The issue that Carnap and others had with Popper is that his philosophy doesn’t describe any practical science, particularly the discovery of regularities that involve limits of variables. I think practical people have moved on from “falsification” and look at things in terms of decidability, which privileges neither negation nor confirmation.

1 Like

So why did Popper never see that, do you think?

That is my question to the Popper proponents.

If I may ask: Which of Popper’s works have you read in order to possibly find an explanation for that?

It should not matter, but assume I am familiar with Logic of Scientific Discovery. A simple point of logic should not require extensive citations from numerous texts. Your absence of a response that addresses a direct question is curious.

+1 for Carnap’s original words. While I’m here, I might as well share something inflammatory …

1 Like

But no +1 for Popper’s original words? I’m offended…

1 Like

Would you put Platt’s (1964) Strong Inference piece into this category? (To me, it seems intensely practical in its orientation.)

It certainly is curious, but I must insist that it does matter. Because you’re not actually that familiar with LoSD.

You see, the thing you said was equivalent to what Carnap said (which you claimed was “fatal” for Popper) and that you would like to have explained why Popper never saw it—that’s a direct quote from LoSD.

Let me add, though, that while I do find it a little bit funny, I said all that in the hope that you (and maybe one or two others) would perhaps start to seriously consider the possibility that you know Popper and his ideas rather less well than you think.

Luke 15:32

I am not familiar with Platt, but I find much merit to the Hintikka game semantic model of logic, where quantifiers of logical statements are interpreted as different players in a game. If we extend propositional logic to probability logic, that can be viewed as a gambling game as in Shafers’ Testing by Betting.

A question is decidable if there exists a proof of A or not A. I’d prefer a constructive proof, but I’d accept a classical proof that uses reductio ad absurdum too.

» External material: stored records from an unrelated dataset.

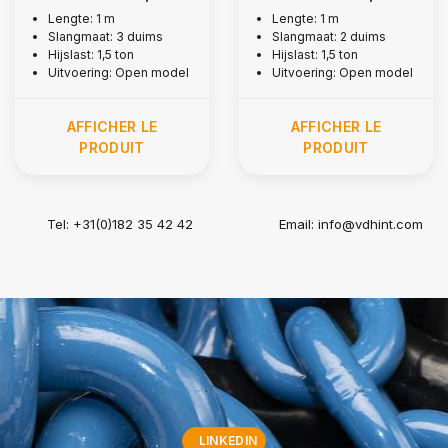
inch
inch
Lengte: 1 m
Lengte: 1 m
Slangmaat: 3 duims
Slangmaat: 2 duims
Hijslast: 1,5 ton
Hijslast: 1,5 ton
Uitvoering: Open model
Uitvoering: Open model
AFFICHER LE
AFFICHER LE
PRODUIT
PRODUIT
Tel: +31(0)182 35 42 42
Email:
info@vdhint.com
LINKEDIN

I’m tired of replying, so I’ll try to be brief:

  • Popper can define his terms in however way he wants. What he cannot do is to equivocate his terms: use a word in his technical specialized sense at certain times and then fall back to the common definition when it’s convenient. Let me make a comparison. Suppose I say that Popper is wrong because universal generalizations can be confirmed. You ask, “how so?”. I answer, “well, to confirm a universal generalization is just to make a decision that it’s true based on pragmatic considerations x, y, z”. Sure, if that’s what I mean, then we can “confirm” theories. But then it’s misleading for me to say that Popper is wrong because of that.
  • Popper does not have a monopoly on fallibilism. Virtually everyone agrees that fallibilism is true. The problem is that, by rejecting induction, he thinks fallibilism can only mean “we can never justifiably think anything (even a basic statement) is probably true or probably reliabe”, which is madness. Suppose I see a black swan. Normally, we’d say that we have evidence against the hypothesis that all swans are white. Of course, I can be wrong because I’m fallible. Perhaps I’m hallucinating; perhaps I didn’t really see a swan, but some other animal; etc. But still, that’s some evidence against the hypothesis, I have good reasons to believe the generalization isn’t true. If others see the swan, the evidence is even greater. But Popper cannot even say this. The scientific community accepts the statement after certain tests and then we hope for the best, the basic statement is still conjectural and ungrounded.
1 Like

Which he doesn’t. As I explained above, including a crucially relevant quote. You could engage with that and spend your time and energy less tiresomely, you know? :slight_smile:

The problem is that you misunderstand all of that. His rejection of induction has nothing to with his rejection of justificationism, which founders on its own illogic. Is also has nothing to do with his rejection of the possibility of gaining certain knowledge. And you misunderstand that because you ignore his definitions—again.